|
|
|
|
|
by formerly_proven
1979 days ago
|
|
Around four years ago I was working on a transactional data store and ran into these issues that virtually no one tells you how durable I/O is supposed to work. There were very few articles on the internet that went beyond some of the basic stuff (e.g. create file => fsync directory) and perhaps one article explaining what needs to be considered when using sync_file_range. Docs and POSIX were useless. I noticed that there seemed to be inherent problems with I/O error handling when using the page cache, i.e. whenever something that wasn't the app itself caused write I/O you really didn't know any more if all the data got there. Some two years later fsyncgate happened and since then I/O error handling on Linux has finally gotten at least some attention and people seemed to have woken up to the fact that this is a genuinely hard thing to do. |
|
My experience was the same as you.
What helped me was discovering all the fantastic storage and file system papers coming out of the University of Wisconsin Madison, supervised by Remzi and Andrea Arpaci-Dusseau.
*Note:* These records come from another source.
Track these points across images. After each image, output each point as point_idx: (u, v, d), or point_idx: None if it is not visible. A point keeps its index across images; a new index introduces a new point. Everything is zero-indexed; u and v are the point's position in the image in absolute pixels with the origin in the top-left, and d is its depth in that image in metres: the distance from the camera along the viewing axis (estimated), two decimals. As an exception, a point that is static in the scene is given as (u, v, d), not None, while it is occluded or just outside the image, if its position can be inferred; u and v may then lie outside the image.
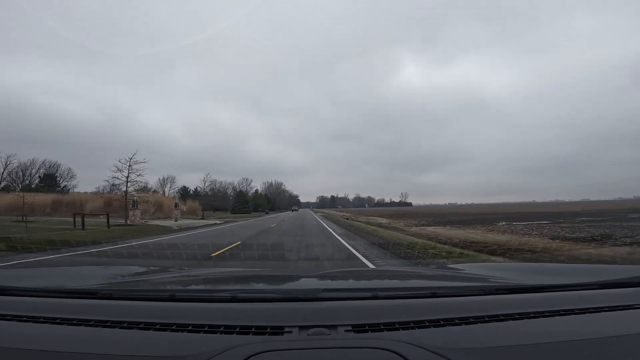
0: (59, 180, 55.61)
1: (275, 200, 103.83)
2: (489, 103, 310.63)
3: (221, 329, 0.94)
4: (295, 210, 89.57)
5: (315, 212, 73.98)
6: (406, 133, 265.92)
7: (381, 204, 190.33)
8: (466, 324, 0.99)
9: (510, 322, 1.01)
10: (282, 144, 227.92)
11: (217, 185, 79.25)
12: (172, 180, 65.97)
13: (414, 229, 18.97)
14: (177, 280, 1.79)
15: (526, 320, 1.03)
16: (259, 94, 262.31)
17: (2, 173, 49.88)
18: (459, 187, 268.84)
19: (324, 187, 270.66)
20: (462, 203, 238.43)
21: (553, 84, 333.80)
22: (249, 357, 0.79)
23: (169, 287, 1.56)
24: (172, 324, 0.97)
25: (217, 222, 29.08)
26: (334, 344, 0.87)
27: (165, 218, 33.35)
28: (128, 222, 24.41)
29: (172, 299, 1.20)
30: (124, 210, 25.55)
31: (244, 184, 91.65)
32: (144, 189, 57.00)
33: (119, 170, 26.45)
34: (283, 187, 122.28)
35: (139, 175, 26.94)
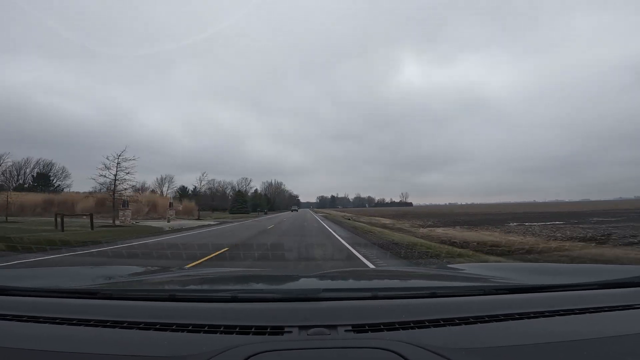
0: (53, 180, 54.62)
1: (274, 200, 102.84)
2: (489, 103, 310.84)
3: (221, 329, 0.93)
4: (295, 210, 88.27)
5: (316, 212, 73.07)
6: (406, 133, 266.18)
7: (381, 204, 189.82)
8: (466, 324, 0.98)
9: (510, 322, 1.01)
10: (282, 144, 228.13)
11: (216, 184, 78.26)
12: (171, 179, 65.13)
13: (422, 230, 17.80)
14: (177, 280, 1.79)
15: (526, 320, 1.02)
16: (259, 94, 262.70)
17: (-4, 172, 48.74)
18: (459, 187, 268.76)
19: (324, 187, 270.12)
20: (462, 203, 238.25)
21: (553, 84, 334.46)
22: (249, 357, 0.79)
23: (169, 287, 1.55)
24: (172, 324, 0.96)
25: (211, 223, 27.86)
26: (334, 344, 0.87)
27: (159, 218, 32.14)
28: (118, 222, 23.13)
29: (172, 299, 1.19)
30: (113, 210, 24.08)
31: (243, 183, 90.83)
32: (142, 189, 55.85)
33: (107, 167, 24.48)
34: (283, 187, 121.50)
35: (128, 173, 24.99)
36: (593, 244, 9.63)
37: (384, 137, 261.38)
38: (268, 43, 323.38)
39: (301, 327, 0.93)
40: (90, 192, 28.39)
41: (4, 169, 48.83)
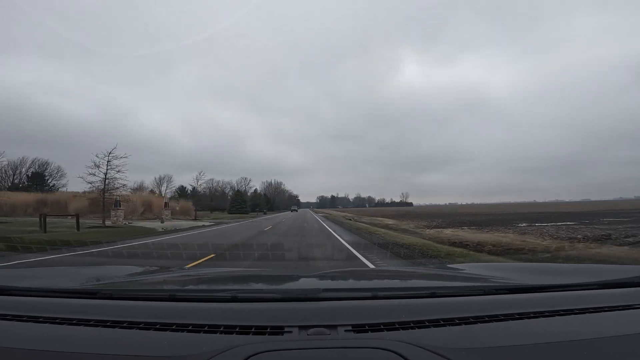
0: (48, 180, 53.51)
1: (274, 200, 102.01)
2: (489, 103, 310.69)
3: (221, 329, 0.93)
4: (295, 210, 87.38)
5: (316, 212, 72.26)
6: (406, 133, 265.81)
7: (382, 204, 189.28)
8: (466, 324, 0.98)
9: (510, 322, 1.00)
10: (282, 143, 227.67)
11: (215, 184, 77.23)
12: (169, 179, 63.82)
13: (429, 231, 16.88)
14: (177, 280, 1.79)
15: (526, 320, 1.02)
16: (258, 93, 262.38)
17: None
18: (459, 187, 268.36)
19: (324, 187, 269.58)
20: (462, 203, 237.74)
21: (553, 84, 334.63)
22: (249, 357, 0.79)
23: (169, 287, 1.55)
24: (172, 324, 0.96)
25: (206, 224, 26.72)
26: (334, 344, 0.86)
27: (154, 218, 31.04)
28: (110, 223, 22.17)
29: (172, 298, 1.18)
30: (105, 210, 23.05)
31: (242, 183, 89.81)
32: (140, 188, 54.82)
33: (97, 166, 23.25)
34: (283, 186, 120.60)
35: (119, 171, 23.80)
36: (626, 247, 8.67)
37: (384, 137, 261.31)
38: (268, 43, 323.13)
39: (301, 327, 0.93)
40: (81, 192, 27.22)
41: (-1, 168, 48.10)
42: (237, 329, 0.92)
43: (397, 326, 0.94)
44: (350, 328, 0.92)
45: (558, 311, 1.06)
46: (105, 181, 23.22)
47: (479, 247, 9.56)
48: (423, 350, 0.81)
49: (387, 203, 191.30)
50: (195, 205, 42.50)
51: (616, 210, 39.18)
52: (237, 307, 1.09)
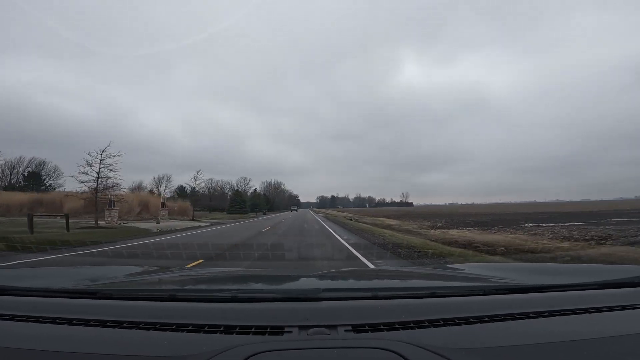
0: (45, 179, 52.85)
1: (274, 200, 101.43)
2: (489, 103, 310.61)
3: (221, 329, 0.93)
4: (295, 210, 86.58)
5: (316, 212, 71.59)
6: (406, 133, 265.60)
7: (382, 204, 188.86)
8: (466, 324, 0.98)
9: (510, 322, 1.00)
10: (282, 143, 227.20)
11: (214, 184, 76.60)
12: (168, 179, 63.09)
13: (434, 232, 16.25)
14: (177, 280, 1.78)
15: (526, 320, 1.02)
16: (258, 93, 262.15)
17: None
18: (459, 187, 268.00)
19: (324, 187, 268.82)
20: (462, 203, 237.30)
21: (553, 84, 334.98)
22: (249, 357, 0.78)
23: (169, 287, 1.55)
24: (172, 324, 0.96)
25: (202, 224, 25.88)
26: (334, 344, 0.86)
27: (150, 219, 30.21)
28: (104, 223, 21.51)
29: (172, 298, 1.18)
30: (98, 210, 22.08)
31: (242, 183, 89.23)
32: (139, 188, 54.09)
33: (89, 164, 21.97)
34: (282, 186, 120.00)
35: (112, 170, 22.54)
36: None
37: (384, 137, 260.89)
38: (268, 43, 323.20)
39: (301, 327, 0.93)
40: (73, 192, 26.40)
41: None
42: (237, 329, 0.92)
43: (397, 326, 0.94)
44: (350, 328, 0.92)
45: (558, 311, 1.06)
46: (98, 180, 22.14)
47: (490, 249, 9.04)
48: (423, 350, 0.81)
49: (388, 203, 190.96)
50: (193, 205, 41.61)
51: (618, 210, 38.80)
52: (237, 307, 1.09)
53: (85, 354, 0.82)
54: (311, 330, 0.90)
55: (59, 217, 18.85)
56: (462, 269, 2.04)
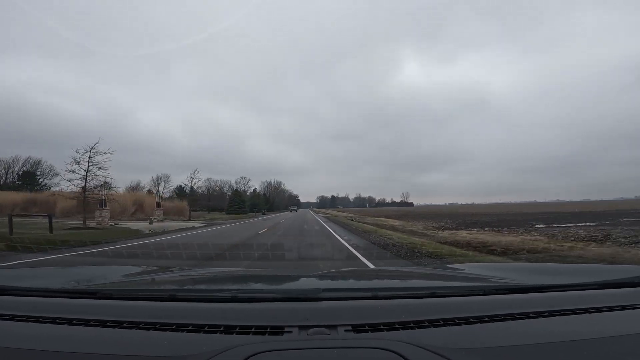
0: (39, 179, 52.02)
1: (274, 200, 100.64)
2: (489, 103, 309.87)
3: (221, 329, 0.93)
4: (295, 210, 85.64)
5: (316, 212, 70.81)
6: (406, 133, 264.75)
7: (382, 204, 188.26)
8: (466, 324, 0.98)
9: (510, 322, 1.00)
10: (282, 143, 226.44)
11: (212, 184, 75.69)
12: (167, 179, 61.95)
13: (442, 233, 15.44)
14: (177, 280, 1.78)
15: (526, 320, 1.01)
16: (258, 93, 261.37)
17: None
18: (459, 187, 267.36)
19: (324, 187, 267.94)
20: (462, 203, 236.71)
21: (553, 84, 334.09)
22: (249, 357, 0.78)
23: (169, 287, 1.55)
24: (172, 324, 0.96)
25: (197, 225, 24.97)
26: (334, 344, 0.86)
27: (145, 219, 29.27)
28: (94, 223, 20.58)
29: (172, 298, 1.18)
30: (87, 210, 21.02)
31: (241, 183, 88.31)
32: (137, 188, 53.09)
33: (77, 162, 20.88)
34: (282, 186, 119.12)
35: (101, 168, 21.42)
36: None
37: (384, 137, 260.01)
38: (268, 43, 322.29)
39: (301, 327, 0.93)
40: (60, 190, 25.45)
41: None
42: (237, 329, 0.92)
43: (397, 326, 0.94)
44: (350, 328, 0.92)
45: (558, 311, 1.06)
46: (86, 179, 21.02)
47: (510, 253, 8.33)
48: (423, 350, 0.81)
49: (388, 203, 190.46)
50: (190, 205, 40.65)
51: (621, 210, 38.19)
52: (237, 307, 1.09)
53: (85, 354, 0.83)
54: (311, 330, 0.91)
55: (42, 217, 17.97)
56: (462, 269, 2.05)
Their teams have studied and documented almost all aspects of what is required to write reliable storage systems, even diving into interactions between local storage failures and global consensus protocols, how a single disk block failure can destroy Raft and Zookeeper. Most safety testing of these systems tends to focus on the network fault model. I think in a few years time we'll all look back and see how today we had almost no concept of a storage fault model. It's kind of exciting to think that there's going to be a new breed of replicated databases that are far more reliable than today's systems. On the another hand, perhaps the future is already here, just not very evenly distributed.
http://pages.cs.wisc.edu/~remzi/
Their OSTEP book (Operating Systems in Three Easy Pieces) is also a great fun read: http://pages.cs.wisc.edu/~remzi/OSTEP/